The internal CDC presentation concluded that, "breakthrough infections may be as transmissible as unvaccinated cases."
But people shouldn't infer infectiousness from a Ct value, said Dr. Krutika Kuppalli, an infectious disease physician and an assistant professor at the Medical University of South Carolina.
"There is a relationship between Ct values and the amount of virus in the specimen, but they're not always equivalent," she said. "In other words, you can correlate a Ct value with viral load, but not always."
That's because the quality of a sample can affect Ct values, in addition to when a person was tested in the course of their infection, Butler-Wu said.
"So many things vary and can impact a Ct value, so all we can safely say is that it's a snapshot in time," Butler-Wu said.
While the CDC's findings indicate that vaccinated people who get infected with the delta variant may be able to spread the virus as easily as unvaccinated individuals, vaccines have been shown to protect the vast majority of breakthrough infections from serious illness, hospitalization and death.
But beyond Ct values, studies have found characteristics of delta and the disease it causes that suggest this variant belongs in a league of its own.
The Chinese researchers who studied viral loads in people infected with the delta variant also observed that the incubation period with delta patients was shorter compared to the original strain. With previous variants, the virus was detectable in infected individuals an average of six days after exposure, but with the delta variant, that window was shortened to four days.
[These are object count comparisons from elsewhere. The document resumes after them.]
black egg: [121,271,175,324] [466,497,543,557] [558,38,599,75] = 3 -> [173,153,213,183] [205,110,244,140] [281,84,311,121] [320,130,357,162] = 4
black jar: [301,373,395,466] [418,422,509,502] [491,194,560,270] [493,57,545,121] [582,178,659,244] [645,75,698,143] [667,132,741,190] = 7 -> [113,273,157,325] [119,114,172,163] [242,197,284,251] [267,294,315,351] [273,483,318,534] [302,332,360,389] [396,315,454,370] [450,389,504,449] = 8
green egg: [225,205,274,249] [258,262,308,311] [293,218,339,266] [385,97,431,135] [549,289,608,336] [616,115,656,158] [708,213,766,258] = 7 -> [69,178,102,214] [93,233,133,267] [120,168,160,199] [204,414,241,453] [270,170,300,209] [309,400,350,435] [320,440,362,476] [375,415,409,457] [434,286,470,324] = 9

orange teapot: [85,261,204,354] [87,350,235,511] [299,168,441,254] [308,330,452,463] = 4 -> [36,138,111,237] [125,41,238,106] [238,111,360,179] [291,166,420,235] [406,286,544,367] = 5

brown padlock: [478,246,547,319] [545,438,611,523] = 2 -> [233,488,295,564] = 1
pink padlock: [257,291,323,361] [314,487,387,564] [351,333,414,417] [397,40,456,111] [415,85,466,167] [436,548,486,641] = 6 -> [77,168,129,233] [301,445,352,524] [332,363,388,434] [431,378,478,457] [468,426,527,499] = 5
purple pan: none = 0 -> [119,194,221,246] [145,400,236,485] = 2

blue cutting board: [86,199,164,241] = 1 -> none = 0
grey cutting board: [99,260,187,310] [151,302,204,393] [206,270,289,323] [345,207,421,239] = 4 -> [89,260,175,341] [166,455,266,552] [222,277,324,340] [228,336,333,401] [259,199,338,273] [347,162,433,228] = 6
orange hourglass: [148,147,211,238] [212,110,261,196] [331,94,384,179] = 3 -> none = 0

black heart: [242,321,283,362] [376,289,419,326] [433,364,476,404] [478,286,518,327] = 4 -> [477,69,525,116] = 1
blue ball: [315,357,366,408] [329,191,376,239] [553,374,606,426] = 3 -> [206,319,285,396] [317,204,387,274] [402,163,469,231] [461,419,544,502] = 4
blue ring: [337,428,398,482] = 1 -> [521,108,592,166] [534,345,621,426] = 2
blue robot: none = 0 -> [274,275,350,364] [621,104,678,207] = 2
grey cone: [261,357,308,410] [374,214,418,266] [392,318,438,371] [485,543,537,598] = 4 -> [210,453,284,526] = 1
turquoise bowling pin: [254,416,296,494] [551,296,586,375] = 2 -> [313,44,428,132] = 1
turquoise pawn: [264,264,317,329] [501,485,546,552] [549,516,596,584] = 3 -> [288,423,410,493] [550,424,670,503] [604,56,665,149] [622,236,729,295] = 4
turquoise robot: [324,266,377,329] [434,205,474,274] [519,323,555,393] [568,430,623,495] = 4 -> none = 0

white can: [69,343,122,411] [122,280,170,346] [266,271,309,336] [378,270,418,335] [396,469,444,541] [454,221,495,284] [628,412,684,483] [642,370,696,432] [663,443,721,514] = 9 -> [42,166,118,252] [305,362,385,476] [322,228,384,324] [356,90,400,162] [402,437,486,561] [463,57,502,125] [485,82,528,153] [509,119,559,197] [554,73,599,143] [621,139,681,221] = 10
The change in incubation period could indicate that the delta variant is better able to invade cells and can replicate faster than previous variants, which can help the virus spread. The shorter window also makes contact tracing even more of a challenge for public health departments that are already overburdened.
More research is needed, but there are also indications that the delta variant may cause more severe disease. A study published June 14 in the journal The Lancet examined the impact of the delta variant in Scotland, where it was the dominant strain. The researchers found that the risk of hospitalization from Covid-19 was roughly doubled for patients infected with delta, compared to people infected with the alpha variant, which was previously the dominant strain worldwide.
Still, experts say there is much to learn about the highly contagious delta variant, including how it affects children and whether it causes more severe long-term symptoms. The severity of delta-driven outbreaks reinforces the need for people to get vaccinated and double down on mitigation measures to slow the virus's spread, Olsen said.
"We need to keep hammering home that people need to get vaccinated if they haven't already," he said. "That’s how we're going to protect ourselves, and eventually that's how we make our way out of this pandemic."